— Tareas —
1. Indica si cada afirmación coincide con el texto dado y responde sí o no, citando literalmente las palabras del texto que lo deciden. (a) La madre de la maestra le decía que lo primero para lograr disciplina y aprendizaje era la motivación. (b) La maestra llegó a dejar la enseñanza durante un tiempo. (c) El grado que más le encanta a la maestra es segundo.
2. Transcribe sin cambios el pasaje del texto dado que va de "La paciencia… ¿un" a "creativa. ¿Cómo lo consigue?".

— Texto dado —
■ ■ ■ ■

La paciencia… ¿un arte?
“La paciencia es un arma maravillosa; también el amor que uno les tiene y el deseo de siempre, siempre darles enseñanzas. Los niños son como una caja vacía y todo lo que tú les vas diciendo, todo lo que les vas haciendo, va llenando esa caja; esos valores que les vas fomentando, desde la forma de ser corteses, de hablar, de que se relacionen con sus compañeros, prestarse los lápices, hasta cómo sentarse correctamente o conducirse en un teatro. Eso va llevando a que los muchachos no sean solo buenos estudiantes, sino también buenas personas”.
Es una maestra muy creativa. ¿Cómo lo consigue?
“Recuerdo que cuando le preguntaba a mi mamá cómo ella lograba que los niños la atendieran y qué era lo primero para que tuvieran disciplina y aprendieran, me respondía: la motivación. Una forma de motivarlos puede ser tan sencilla como hablarles del pajarito que viste por la mañana, de una conversación que tuviste con un vecino, de un diálogo que escuchaste entre dos niños, un cuento que hayas leído. El maestro tiene que estar preparado y saber llevar lo que quiere al aula.
“A los niños de primero, que es un grado que me encanta, les hacía un sonido en la pizarra para que miraran. O si no, les decía: ¡Vamos a escuchar, vamos a escuchar, que yo estoy oyendo un pajarito que está sonando! Ellos miraban y buscaban. Ahí empezaba yo. Cuando logras que te atienda, ya el niño comienza a aprender. Y todo lo que diga el maestro es lo que dice el maestro, lo diga bien o no. Es una gran responsabilidad”.
¿Qué cualidades no le pueden faltar a un educador?
“La ejemplaridad, el buen trato, la forma correcta de expresar, las ansias de conocer, de aprender, de saber, de buscar cómo llegar a los alumnos, cómo llevar el conocimiento a esos niños que no son todos iguales; cómo despertar en ellos las ganas de seguir estudiando”.
¿Siempre ha sido todo tan satisfactorio? ¿No ha pensado alguna vez en renunciar, rendirse?
“En una oportunidad, hace algunos años, pensé darle un vuelco a mi vida, porque el maestro tiene muchas exigencias encima. Pero cuando una mañana me miré al espejo, ya pensando que iba a cambiar de profesión, que iba a trabajar en otro lugar, me dije: Bueno, ¿y a quién tú vas a enseñar? De verdad que me lo dije —reafirma al ritmo de su expresividad—: ¿Pero cómo yo voy a dejar de enseñar? ¿A quién le voy a decir que se siente correctamente, hablarle de los héroes y mártires, que tanto me gusta? ¿A quién yo voy a orientar, a guiar? ¿Dónde va a estar el beso que espero cada mañana, el cariño que cada niño me da? Eso me hizo volver, o no irme, porque realmente nunca me fui”.

■ ■ ■ ■

— Datos mostrados —
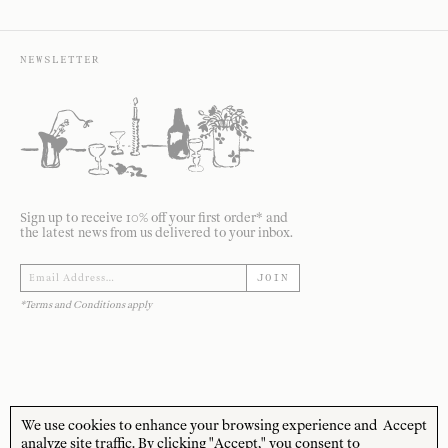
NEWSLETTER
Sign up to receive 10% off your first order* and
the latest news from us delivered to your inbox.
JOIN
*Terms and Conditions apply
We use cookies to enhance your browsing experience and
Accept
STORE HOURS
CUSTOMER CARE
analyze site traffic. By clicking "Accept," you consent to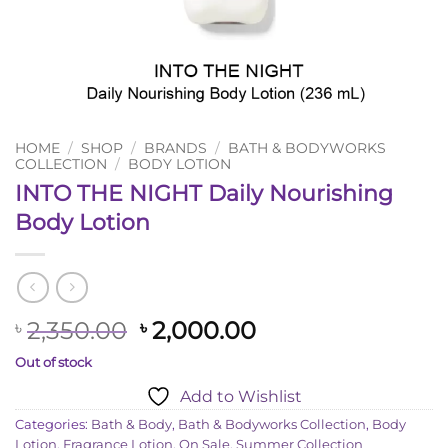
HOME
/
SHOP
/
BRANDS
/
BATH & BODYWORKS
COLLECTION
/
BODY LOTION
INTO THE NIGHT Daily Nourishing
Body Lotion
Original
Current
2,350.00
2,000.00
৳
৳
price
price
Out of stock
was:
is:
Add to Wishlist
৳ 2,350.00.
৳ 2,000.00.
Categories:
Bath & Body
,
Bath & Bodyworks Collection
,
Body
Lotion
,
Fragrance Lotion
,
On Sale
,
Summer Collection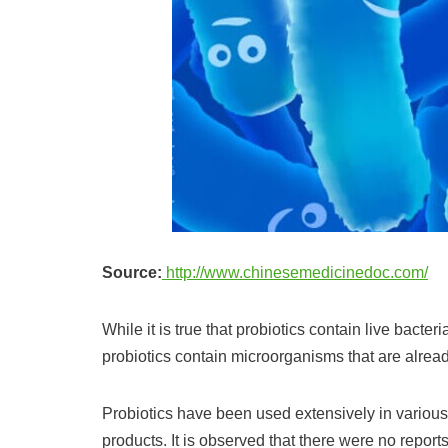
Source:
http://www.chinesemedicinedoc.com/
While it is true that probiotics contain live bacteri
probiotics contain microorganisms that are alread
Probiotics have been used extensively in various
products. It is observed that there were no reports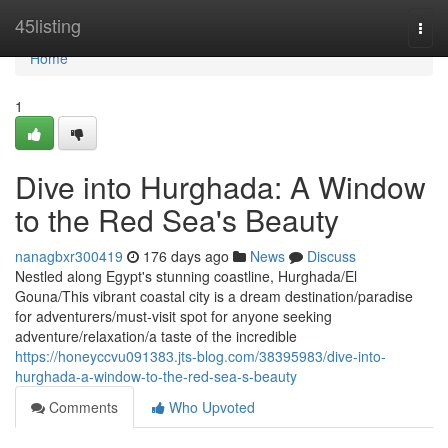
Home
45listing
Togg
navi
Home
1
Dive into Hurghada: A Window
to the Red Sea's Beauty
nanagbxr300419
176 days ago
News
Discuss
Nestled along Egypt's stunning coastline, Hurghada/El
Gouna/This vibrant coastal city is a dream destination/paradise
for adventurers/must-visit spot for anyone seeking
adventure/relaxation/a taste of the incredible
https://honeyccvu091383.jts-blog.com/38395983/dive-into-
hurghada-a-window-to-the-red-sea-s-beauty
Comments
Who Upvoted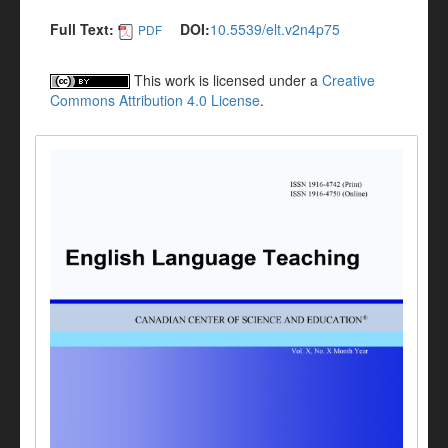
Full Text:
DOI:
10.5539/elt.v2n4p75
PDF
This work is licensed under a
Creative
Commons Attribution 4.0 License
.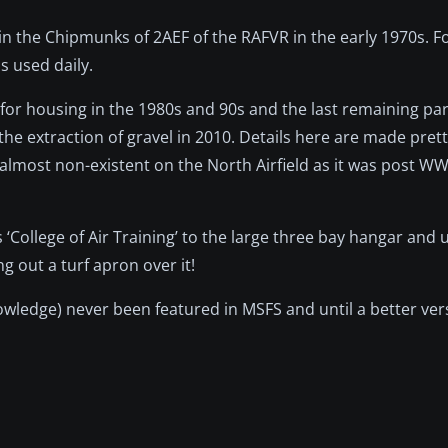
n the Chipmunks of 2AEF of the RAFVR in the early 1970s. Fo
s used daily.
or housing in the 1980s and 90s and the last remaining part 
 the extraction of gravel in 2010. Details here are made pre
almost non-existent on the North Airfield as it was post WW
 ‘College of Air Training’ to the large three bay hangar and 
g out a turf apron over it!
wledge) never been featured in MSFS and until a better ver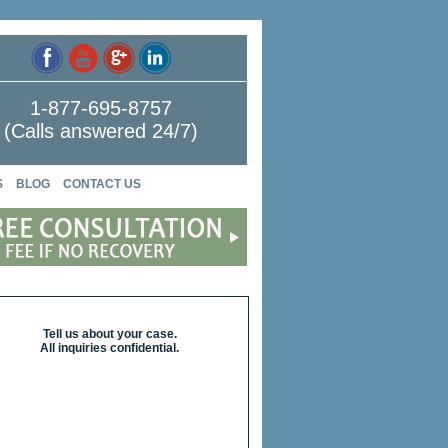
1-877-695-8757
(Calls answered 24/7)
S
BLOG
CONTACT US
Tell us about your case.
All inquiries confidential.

■ ■ ■ ■

— Respuestas —
1.
(a) Sí: "me respondía: la motivación."
(b) No: "porque realmente nunca me fui".
(c) No: "A los niños de primero, que es un grado que me encanta".

2.
La paciencia… ¿un arte?
“La paciencia es un arma maravillosa; también el amor que uno les tiene y el deseo de siempre, siempre darles enseñanzas. Los niños son como una caja vacía y todo lo que tú les vas diciendo, todo lo que les vas haciendo, va llenando esa caja; esos valores que les vas fomentando, desde la forma de ser corteses, de hablar, de que se relacionen con sus compañeros, prestarse los lápices, hasta cómo sentarse correctamente o conducirse en un teatro. Eso va llevando a que los muchachos no sean solo buenos estudiantes, sino también buenas personas”.
Es una maestra muy creativa. ¿Cómo lo consigue?